Microsurgery: Transplantation and Replantation by Harry J. Buncke, MD, et al.
  Table of Contents / Chapter 22:
Facial Paralysis
  Once the incision on the unparalyzed side of the face is closed, the head is rotated to expose the entire paralyzed side. Again, access is gained through a facelift incision in the temporal and preauricular area. The temporal incision is carried forward, exposing the entire temporalis muscle fascia. The anterior 20% of the temporalis fascia is turned down with its fascial extension to create slips of muscle and fascia to the upper and lower eyelid.

Returning to the eye, the temporalis fascial slings to the upper and lower eyelids are then passed subcutaneously to the midtarsal area and attached to the tarsal plates of the upper and lower lids with 6.0 vicral sutures.

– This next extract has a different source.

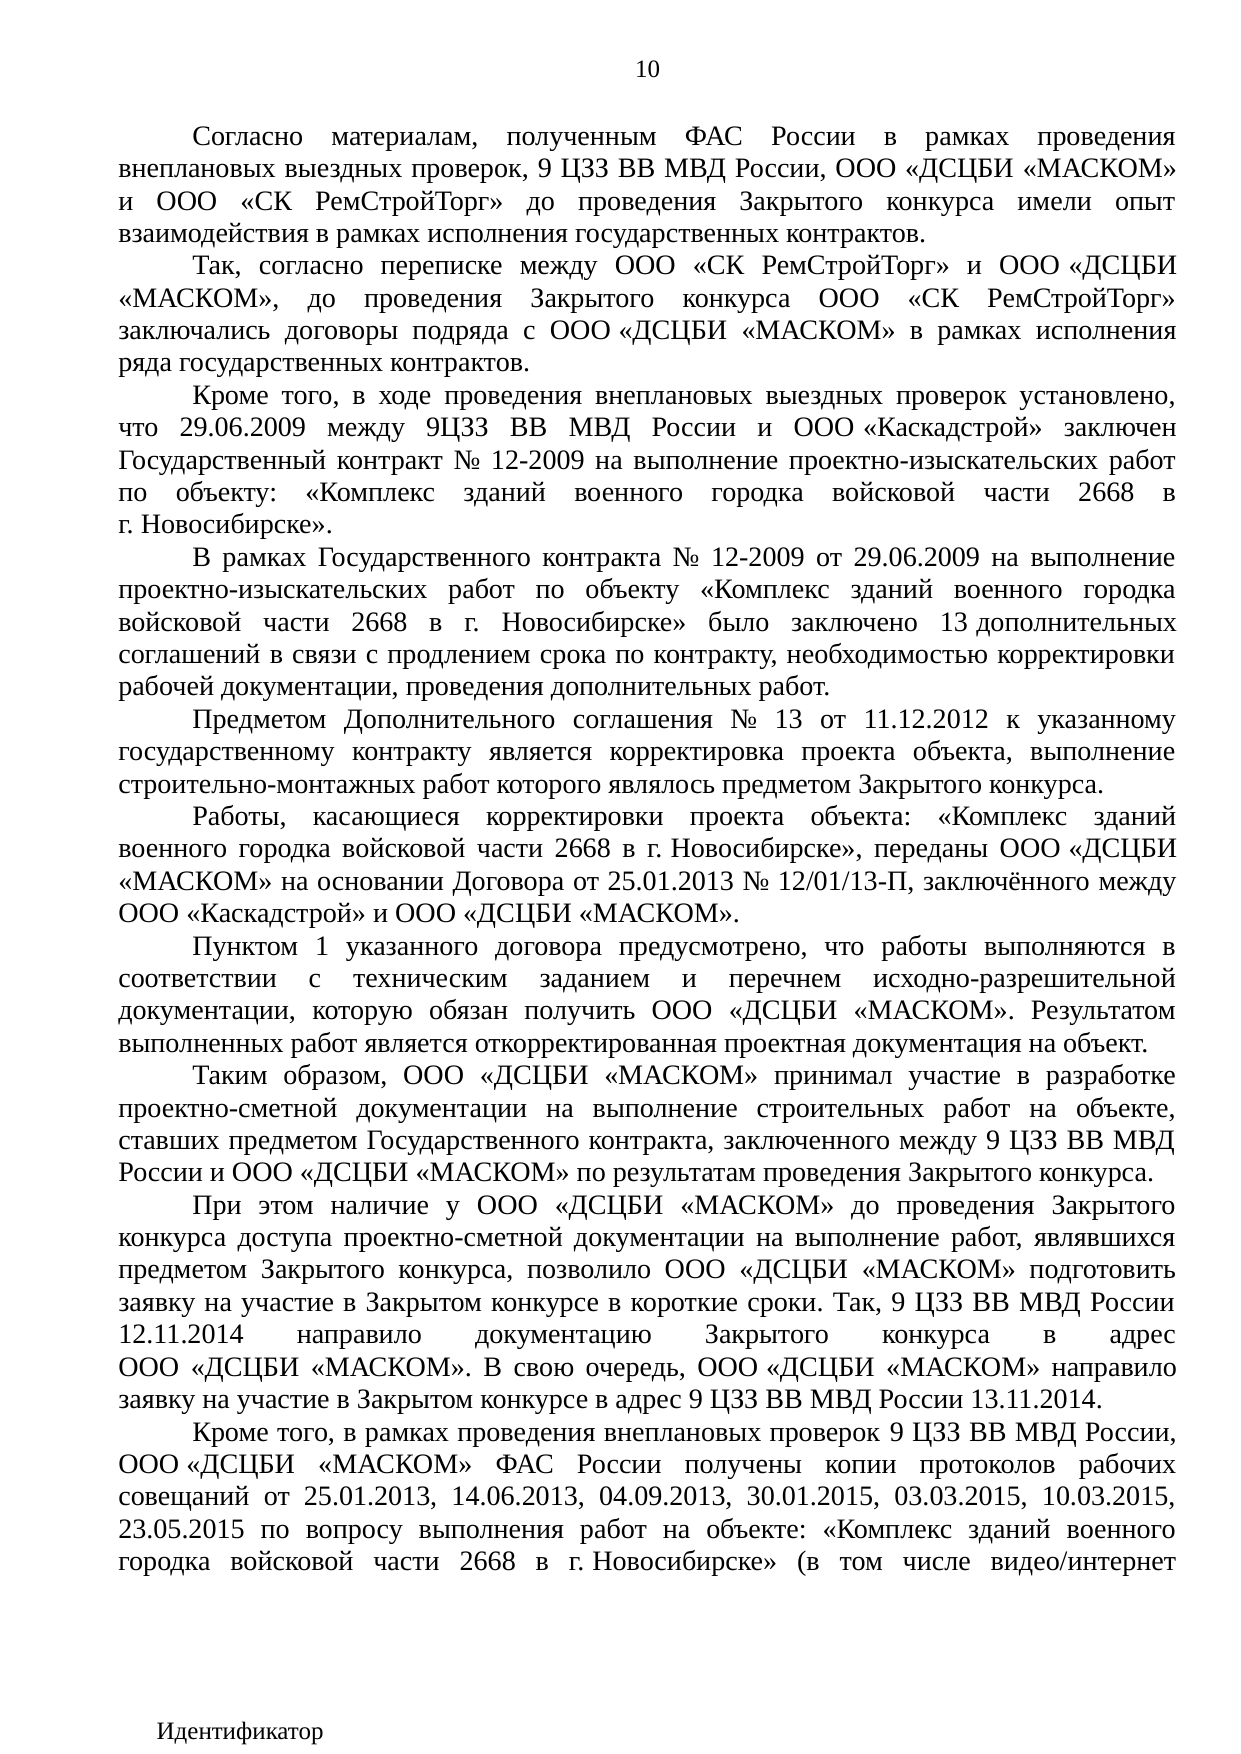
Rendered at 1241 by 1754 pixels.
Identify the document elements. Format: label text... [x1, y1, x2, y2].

A large rectangle of temporalis fascia from the muscle origin on the skull down to the zygomatic arch is harvested to be used as a fascial extension for the McLaughlin temporalis transfer. The McLaughlin temporalis transfer is developed intraorally with an incision directly over the anterior edge of the coronoid process, transecting the coronoid process at the level of the notch well above the inferior alveolar nerve. The mobilized coronoid process with its temporal muscle attachment intact is then drilled with a 2 mm burr, creating an oval window 4 to 5 mm in length and 2 mm in height. A wire suture is then passed through this drill hole and fed through the cheek tissues with a large needle into the nasolabial fold incision area. The intraoral wound is closed and these instruments are set aside. Gown and gloves are changed and the external procedure continued. The coronoid process is brought into the nasolabial fold pocket with traction on the wire suture. Wire is used because sharp dissection may be necessary to mobilize the coronoid process from the tissues around it, and nonwire traction sutures may be cut. The free segment of temporalis fascia is then passed through the oval hole in the bone and used as a fascial extension to attach the transferred temporalis muscle into the corner of the mouth and the outer third of the upper lip. Subcutaneous and submucosal tunnels are created from the nasolabial fold to meet around the fibrotic orbicularis oris muscle fibers. The fascia is passed through these tunnels and knotted to itself at the hole in the coronoid process. This attachment is made tight, overexaggerating the elevation of the corner of the mouth and indentation of the nasolabial fold. It is commonly accepted that it is difficult to overcorrect at this stage because there is always loosening and sagging of these structures in the postoperative period. The nasolabial fold is then exaggerated by creating a 3 to 5 mm dermal flange of the entire length of the anterior edge of the nasolabial incision. One purposely attempts to create an inverted scar in this area. The fold should be carried all the way up to the base of the ala, duplicating the normal side.


In older individuals with redundant tissue, the incision is carried around behind the ear and a traditional facelift performed. In younger people, the facial incisions are closed after bringing the crossfacial nerve graft to the pretragal area where it is secured with heavy hemoclips and stabilizing sutures. It is important to attach this nerve end to the surrounding tissue to prevent migration if a hematoma develops postoperatively, and to help localize it for retrieval at the second stage.


Regeneration through the cross-facial nerve graft is monitored by the advancement of the Tinel's sign across the lower lip. Once it has reached the area of the nasolabial fold in 4 to 6 months, the second operation is scheduled.